EDWIN MORGAN INTERNATIONAL POETRY COMPETITION

 

Everyone associated with The Edwin Morgan Poetry Competition notes with great sadness the news of Eddie's passing on 19th August, 2010. A moving funeral celebration took place at the Bute Hall, Glasgow University on 26th August. Edwin Morgan continues to live in his poetry and through the many readers of his work.
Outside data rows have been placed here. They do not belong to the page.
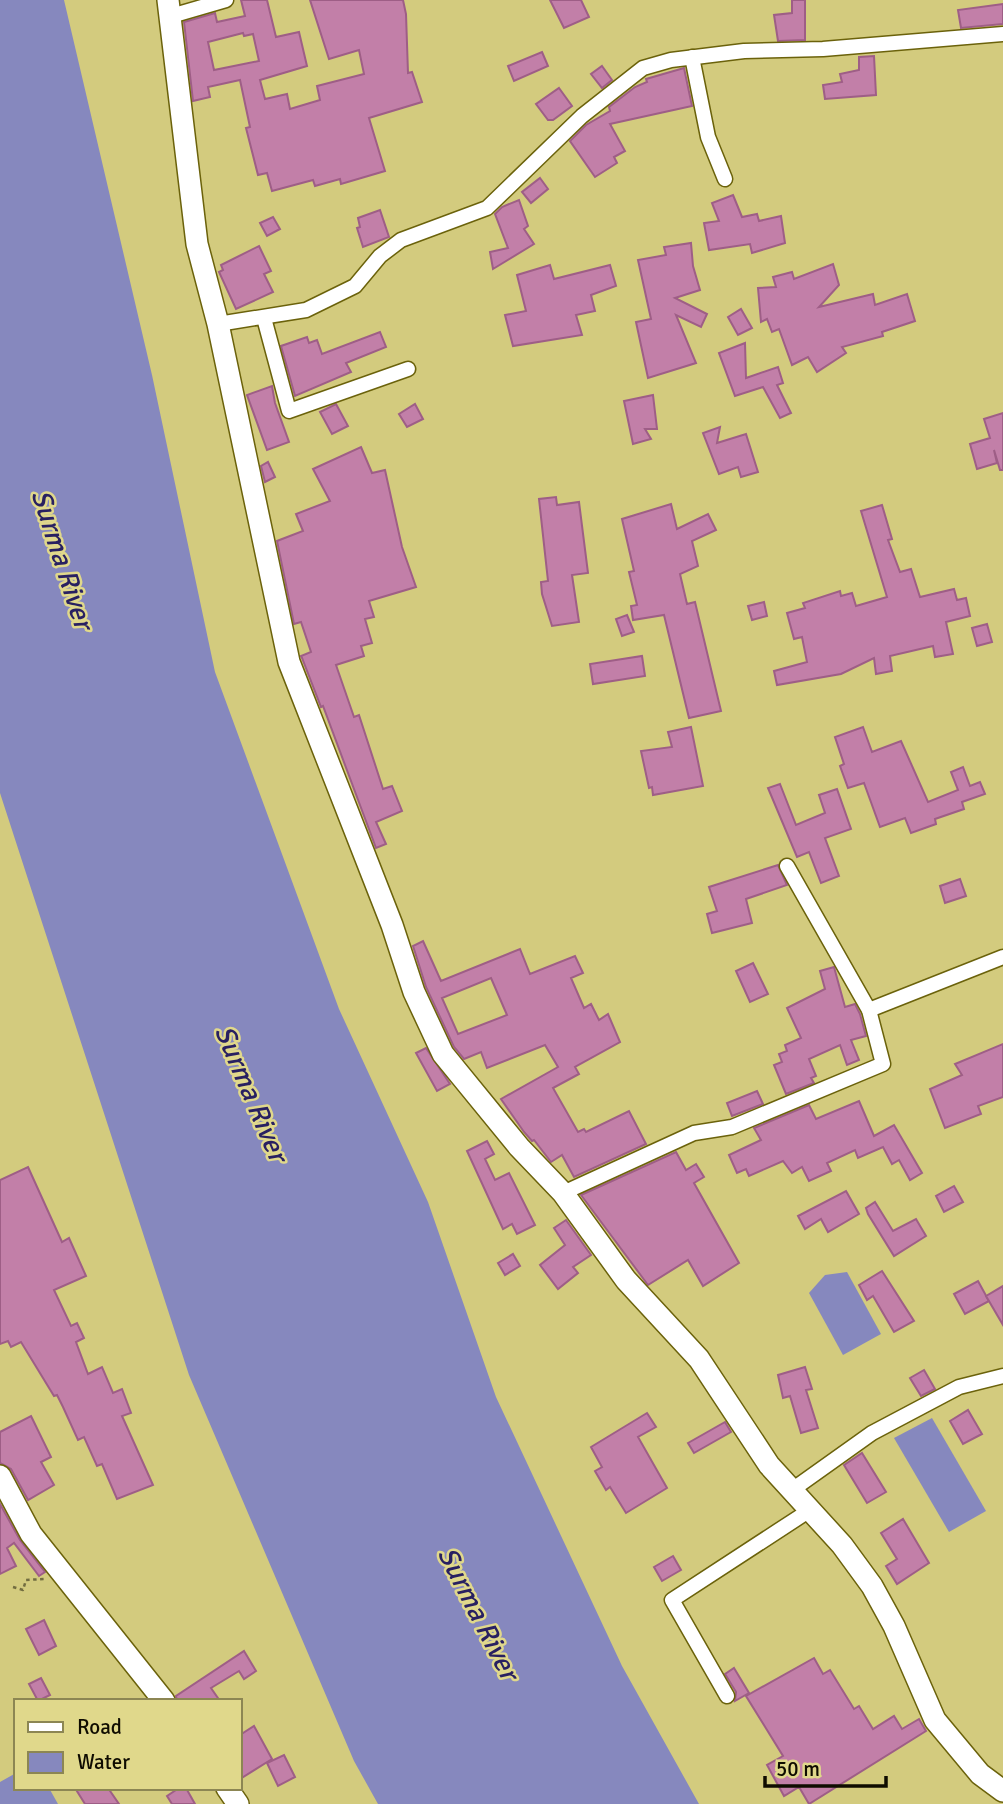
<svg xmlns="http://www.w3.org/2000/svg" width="1003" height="1804" viewBox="0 0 1003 1804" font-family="Signika,sans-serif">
<rect width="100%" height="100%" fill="#d3cb7e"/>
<g fill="#8688be">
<path d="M0,0h64l88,375 63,297 124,337 89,193 68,195 126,269 77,138h-321l-24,-43 -165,-386 -189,-582z"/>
<path d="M847,1272l34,62 -38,21 -34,-62 16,-18z"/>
<path d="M932,1418l54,93 -37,21 -55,-94z"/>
<path d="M16,1773v15h33l9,16h-58v-22z"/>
</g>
<g fill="#c27fa8" stroke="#9e5e86" stroke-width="2" fill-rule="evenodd">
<path d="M241,0h26l9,37 23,-5 8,34 -47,14 5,19 22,-5 3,15 30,-9 -3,-14 47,-12 -5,-24 -30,9 -19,-59h93l3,14 2,59 4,-1 10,30 -53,16 16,53 -44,13 -1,-5 -25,7 -2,-6 -41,11 -5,-18 -9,2 -12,-47 4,-1 -10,-47 -32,7 2,10 -17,4 -9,-79 31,-9 2,9 28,-6zM243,33l1,3 9,-2 6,27 -45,9 -6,-28z"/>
<path d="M550,0h31l8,17 -25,11z"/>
<path d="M792,0h13v40l-27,1 -4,-26 18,-2z"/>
<path d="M1003,4v20l-42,4 -3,-18z"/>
<path d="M542,52l6,14 -34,15 -6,-15z"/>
<path d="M874,56l2,39 -51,4 -2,-14 19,-3 -2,-8 19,-4v-13z"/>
<path d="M602,66l10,14 -10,8 -11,-14z"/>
<path d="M684,68l8,38 -82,18 15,27 -11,6 3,6 -22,14 -25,-36 16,-16 24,-14 -1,-4 26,-20 12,-5 -1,-3z"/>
<path d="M559,88l13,18 -19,14h-5l-12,-16z"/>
<path d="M540,178l8,11 -17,14 -9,-11z"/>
<path d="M733,195l9,22 15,-3 2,7 22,-5 4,27 -33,10 -2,-9 -41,6 -5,-27 15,-2 -7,-18z"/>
<path d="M519,200l9,26 -4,3 10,15 -41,25 -3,-17 18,-4 -13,-34 7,-7z"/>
<path d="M380,210l9,27 -26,10 -6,-19 3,-1 -2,-9z"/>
<path d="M273,217l7,12 -13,7 -7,-13z"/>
<path d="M691,243l2,23 7,24 -25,8 32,16 -6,13 -25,-12 20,48 -48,15 -12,-56 15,-3 -13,-59 28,-5 -2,-8z"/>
<path d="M259,246l12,25 -7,3 9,18 -37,17 -17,-37 4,-2 -2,-5z"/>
<path d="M833,264l6,21 -20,22 54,-13 2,11 32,-11 8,27 -33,11 1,4 -41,11 4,6 -29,19 -9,-15 -16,8 -13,-36 -7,3 -5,-13 -6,3 -3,-34 18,-1 -3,-10 19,-5 2,7z"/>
<path d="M550,265l4,14 56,-14 6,21 -25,9 4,16 -19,4 6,20 -69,11 -8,-31 21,-4 -9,-36z"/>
<path d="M741,309l11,19 -14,7 -10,-18z"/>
<path d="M380,332l6,15 -40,16 5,9 -56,24 -14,-50 26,-9 2,6 8,-3 5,14z"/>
<path d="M745,343l1,35 32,-11 5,16 -6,2 14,28 -11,5 -17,-31 -28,9 -16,-43z"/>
<path d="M272,386l3,17 14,39 -22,8 -20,-55z"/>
<path d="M653,395l4,34h-12l6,10 -18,5 -9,-43z"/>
<path d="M336,404l12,22 -16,8 -12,-22z"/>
<path d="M415,404l8,15 -16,8 -8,-13z"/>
<path d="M1003,413v57h-3l-6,-20 3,13 -20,6 -7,-25 20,-6 -6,-19z"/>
<path d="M720,427l-3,16 29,-9 12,38 -17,5 -3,-10 -19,7 -16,-41z"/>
<path d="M361,447l11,26 13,-3 17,77 14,40 -47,14 5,16 -9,2 7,24 -11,3 3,10 -28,9 18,52 5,-2 24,74 9,-3 10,25 -26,11 10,22 -10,4 -53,-142 -2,1 -19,-49 -1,-2 10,-4 -10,-30 -7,2 -17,-83 26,-10 -7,-17 34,-13 -17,-32z"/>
<path d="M268,462l7,15 -10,5 -4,-16z"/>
<path d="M556,497l1,8 22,-3 9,71 -16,2 7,47 -27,4 -10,-32 -1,-12 7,-1 -9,-82z"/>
<path d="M671,504l6,25 31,-15 8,16 -24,11 6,25 -18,8 7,30 8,-2 26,109 -32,7 -25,-103 -31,5 -2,-14 6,-1 -8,-33 5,-1 -12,-52z"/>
<path d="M882,505l10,34 -4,1 12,32 11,-3 9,28 34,-8 3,11 9,-2 4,18 -24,6 7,32 -18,3 -2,-11 -43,10 2,15 -16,3 -2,-16 -33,16 -64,11 -3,-14 33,-9 -5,-25 -8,2 -7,-26 18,-5 -2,-5 37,-12 1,5 11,-3 4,13 31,-9 -26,-86z"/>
<path d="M764,602l3,14 -15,4 -4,-14z"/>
<path d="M627,615l7,17 -12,4 -6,-17z"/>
<path d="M987,624l5,18 -15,4 -5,-18z"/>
<path d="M642,656l3,20 -52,8 -3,-20z"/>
<path d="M691,727l12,59 -50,9 -1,-8 -3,1 -8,-37 31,-4 -4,-15z"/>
<path d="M863,727l9,25 29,-11 27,61 30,-12 -7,-18 12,-5 7,19 10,-4 5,12 -23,8 2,7 -29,10 1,5 -25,9 -6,-15 -25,9 -16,-44 -16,5 -8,-22 4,-2 -9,-27z"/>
<path d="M780,784l16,41 29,-12 -6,-18 18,-6 14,40 -26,9 14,38 -18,7 -12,-31 -12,5 -29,-69z"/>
<path d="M778,865l9,20 -41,14 6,24 -40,10 -5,-19 10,-3 -8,-24z"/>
<path d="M960,879l6,17 -21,7 -5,-17z"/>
<path d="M423,941l18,40 79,-32 10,25 45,-18 8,17 -12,5 13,30 7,-4 8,16 9,-6 12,28 -45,25 4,7 -26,14 25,44 6,-3 2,3 43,-21 17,33 -72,33 -12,-22 -11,7 -17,-22 -2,1 -8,-9 -23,-33 57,-32 -13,-22 -58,23 -6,-16 -17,7 -10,-12 -28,-60 -13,-41zM491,978l16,37 -49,19 -16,-36z"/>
<path d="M753,963l15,31 -18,8 -14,-31z"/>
<path d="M834,967l11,40 10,-3 5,10 6,22 -15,4 8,20 -12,5 -7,-20 -31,14 7,17 -5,2 3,5 -28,11 -12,-29 8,-3 -3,-8 8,-3 -2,-6 16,-7 -14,-30 38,-19 -5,-18z"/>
<path d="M1003,1044v53l-25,9 3,8 -36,14 -15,-39 32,-14 -7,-11z"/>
<path d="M426,1048l24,36 -13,7 -21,-38z"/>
<path d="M757,1091l6,13 -31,12 -5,-13z"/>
<path d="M859,1101l15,35 20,-11 28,48 -12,7 -11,-20 -7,4 -9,-17 -25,11 -3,-8 -28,13 4,8 -22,10 -7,-14 -10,6 -9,-12 -34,15 -3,-7 -9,4 -8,-18 32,-15 -7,-12 55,-23 7,14z"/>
<path d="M487,1141l7,13 -9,5 10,21 14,-7 26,52 -18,9 -5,-10 -9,5 -36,-78z"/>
<path d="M676,1152l10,18 10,-6 8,13 -10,6 45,80 -36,23 -15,-26 -40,25 -67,-90z"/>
<path d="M28,1167l34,75 7,-4 17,38 -32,14 17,36 6,-3 7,15 -8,4 12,32 14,-7 11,26 9,-4 9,24 -9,3 31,69 -36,14 -15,-35 -5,2 -13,-29 -6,3 -15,-33 -6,-12 -3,1 -33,-54 -10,5 -3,-6 -8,3v-164z"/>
<path d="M954,1186l9,16 -19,10 -8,-16z"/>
<path d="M846,1191l13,23 -31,18 -7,-13 -16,10 -7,-13z"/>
<path d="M875,1202l18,29 23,-12 10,17 -32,20 -26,-42 -2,-6z"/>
<path d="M566,1220l25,35 -18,12 5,6 -20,16 -18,-24 25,-20 -11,-17z"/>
<path d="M513,1254l7,12 -15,9 -7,-12z"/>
<path d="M882,1271l32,50 -20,11 -21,-36 -6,4 -8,-15z"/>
<path d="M978,1281l11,20 -24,13 -11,-20z"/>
<path d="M1003,1286v39l-17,-29z"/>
<path d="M805,1367l7,22 -6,1 12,38 -17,5 -11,-37 -7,2 -5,-23z"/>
<path d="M924,1370l11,19 -14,7 -11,-18z"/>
<path d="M968,1410l14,24 -19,10 -13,-23z"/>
<path d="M647,1413l9,14 -18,10 29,51 -41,25 -16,-26 -4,3 -11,-19 7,-4 -11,-20z"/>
<path d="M31,1416l20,41 -10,5 13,23 -26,15 -17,-31 -11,-6v-31z"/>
<path d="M725,1422l6,10 -37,21 -6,-10z"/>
<path d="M862,1453l24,39 -19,11 -23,-38z"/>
<path d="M0,1504l20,36 25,32 -6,4 -25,-33 -7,5 9,18 -16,8z"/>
<path d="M903,1519l26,44 -32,21 -11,-18 11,-7 -16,-26z"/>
<path d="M673,1556l8,14 -19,11 -8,-14z"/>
<path d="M44,1620l12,26 -17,9 -13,-26z"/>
<path d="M244,1651l12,20 -12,8 -5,-8 -28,17 9,13h-43l-1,-5z"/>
<path d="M814,1658l9,16 7,-4 24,39 5,-3 14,23 21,-13 8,13 17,-10 7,12 -117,73 -10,-17 -15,9 -17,-31 16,-9 -37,-60z"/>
<path d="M734,1668l15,25 -14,8 1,-9 -11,-18z"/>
<path d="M41,1678l9,17 -12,6 -9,-17z"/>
<path d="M254,1726l18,33 -32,20v-44z"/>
<path d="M284,1755l11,22 -17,9 -11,-23z"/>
<path d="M75,1788h33l11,16h-34z"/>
<path d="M179,1788h7l9,16h-23l-5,-8z"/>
</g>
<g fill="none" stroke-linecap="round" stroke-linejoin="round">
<defs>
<g id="street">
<path d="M171,16l55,-16"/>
<path d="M692,57l16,80 17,42"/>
<path d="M264,318l25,93 119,-42"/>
<path d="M218,324l88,-14 49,-24 25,-30 21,-16 86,-32 95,-92 61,-48 28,-8 73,-9 79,-2 180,-15"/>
<path d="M869,1010l134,-53"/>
<path d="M563,1193l131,-60 38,-6 151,-63 -14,-54 -82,-144"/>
<path d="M792,1490l80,-57 87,-46 44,-11"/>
<path d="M727,1696l-55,-96 138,-90"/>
</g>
<g id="secondary">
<path d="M168,0l29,244 21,80 71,338 103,263 22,67 29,62 76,93 44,46 63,87 73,79 70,106 73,80 30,41 22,40 41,94 45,54 23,17"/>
<path d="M0,1476l31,58 133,167"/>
<path d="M227,1788l11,16"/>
</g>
</defs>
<use href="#street" stroke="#6b620b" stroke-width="17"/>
<use href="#secondary" stroke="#6b620b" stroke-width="24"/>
<path stroke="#726d40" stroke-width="2.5" stroke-dasharray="3.5 3.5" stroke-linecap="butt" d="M13,1587l10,3 3,-10 18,-1"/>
<use href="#street" stroke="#fff" stroke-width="14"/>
<use href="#secondary" stroke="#fff" stroke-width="21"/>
</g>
<g text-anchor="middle" stroke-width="5" stroke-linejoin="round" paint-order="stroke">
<g font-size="28" font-style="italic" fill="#282061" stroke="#e0d88b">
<text transform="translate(63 559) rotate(72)" y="10">Surma River</text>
<text transform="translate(252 1093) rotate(67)" y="10">Surma River</text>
<text transform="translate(479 1613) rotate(63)" y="10">Surma River</text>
</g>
</g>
<rect x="14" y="1699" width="228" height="91" fill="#e0d88b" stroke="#8c8653" stroke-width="2"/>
<rect x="28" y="1722" width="35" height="10" fill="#ffffff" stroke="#8c8653" stroke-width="2"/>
<text x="77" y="1734" font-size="21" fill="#0f0c00">Road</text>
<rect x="28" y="1752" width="35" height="21" fill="#8688be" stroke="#8c8653" stroke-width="2"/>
<text x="77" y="1769" font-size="21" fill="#0f0c00">Water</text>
<path d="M765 1776v10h121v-10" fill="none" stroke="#0f0c00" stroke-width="3.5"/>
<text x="776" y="1776" font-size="21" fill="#0f0c00" stroke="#e0d88b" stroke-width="5" paint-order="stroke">50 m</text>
</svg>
Visitors to this site who would like to leave a tribute to Eddie please click here.

 

(back row, l-r: David Kinloch, Richard Lambert, A.B. Jackson, Nick MacKinnon, Robert Crawford; front row, l-r: Susan Grindley, Kathleen Jamie)

 

The prizewinners in the third Edwin Morgan International Poetry Competition were announced at the Edinburgh International Book Festival on 18th August, 2010. The competition, launched by Vital Synz and sponsored by the University of Strathclyde, is one of the richest poetry competitions in Britain and had the support of Edwin Morgan OBE, Scotland's national poet and one of the most prominent writers of the 20th century. The prizes were presented by competition judges Robert Crawford and Kathleen Jamie at a ceremony chaired by David Kinloch.

 

(1st Prize): A.B. Jackson - Treasure Island A.B. Jackson was born in Glasgow, raised in Cheshire and Fife, and studied English Literature at the University of Edinburgh. His first book, 'Fire Stations', was published by Anvil Press in 2003, and won the Forward Prize for Best First Collection that year. Donut Press will publish a limited edition pamphlet, 'Apocrypha', in October 2010. He works for the NHS in Glasgow. His website is at www.abjackson.co.uk

 

(2nd Prize):

Nick MacKinnon - Prayer Nick MacKinnon is a teacher of Maths and English at Winchester College. He spent his teenage years in Ardrishaig on the long finger of land that points at Ireland which is made into an island by the Crinan canal. He was runner up in the 2009 Bridport Prize and a major prizewinner in the 2007 and 2008 McLellan Festivals and the 2009 Plough, Hippocrates and tall-lighthouse competitions. Further examples of his work are available at www.poetrypf.co.uk

 

(3rd Prize):

Marianne Burton - The Emperor and the Nightingale Marianne Burton was awarded a year's mentorship by the poetry magazine Smiths Knoll and the resulting pamphlet, The Devil's Cut, was a Poetry Book Society Choice. She has been widely published in the UK, US and South Africa, and earlier this year won second prize in the TLS poetry competition. Her first full collection is forthcoming from Seren.

(Runner-up):

Fiona Benson - Ilha de Moçambique Fiona Benson is an Anglo-Scottish writer who currently lives in Exeter with her husband James. Some of her work was anthologised in Addicted to Brightness and her pamphlet is Faber New Poets 1.

(Runner-up)

Abigail Curtis - The Occasional Keeper's Wife Abigail Curtis teaches at York St John University. Her poetry collection Unexpected Weather won Salt Publishing's Crashaw Prize and was published in 2009

(Highly Commended)

Richard Lambert - Ink Blots in a Hand-Made Book Richard Lambert was born in London. He has a poetry pamphlet, 'The Magnolia' published by The Rialto, and this year won first prize inthe Yorkshire Poetry Competition and in the Kent & Sussex Poetry Competition, and was runner-up in the Wigtown Poetry Competition. He is currently doing the MA in Creative Writing in Fiction at UEA.

 

(Highly Commended)

Susan Grindley - Paper Susan Grindley has had poems published in many online and printed magazines including Limelight, Nth Position, Magma and Rising and also in the anthology Gobby Deegan's Riposte, Donut Press, for which she wrote the title poem. She is a landscape architect and lives with her husband in Hackney, London.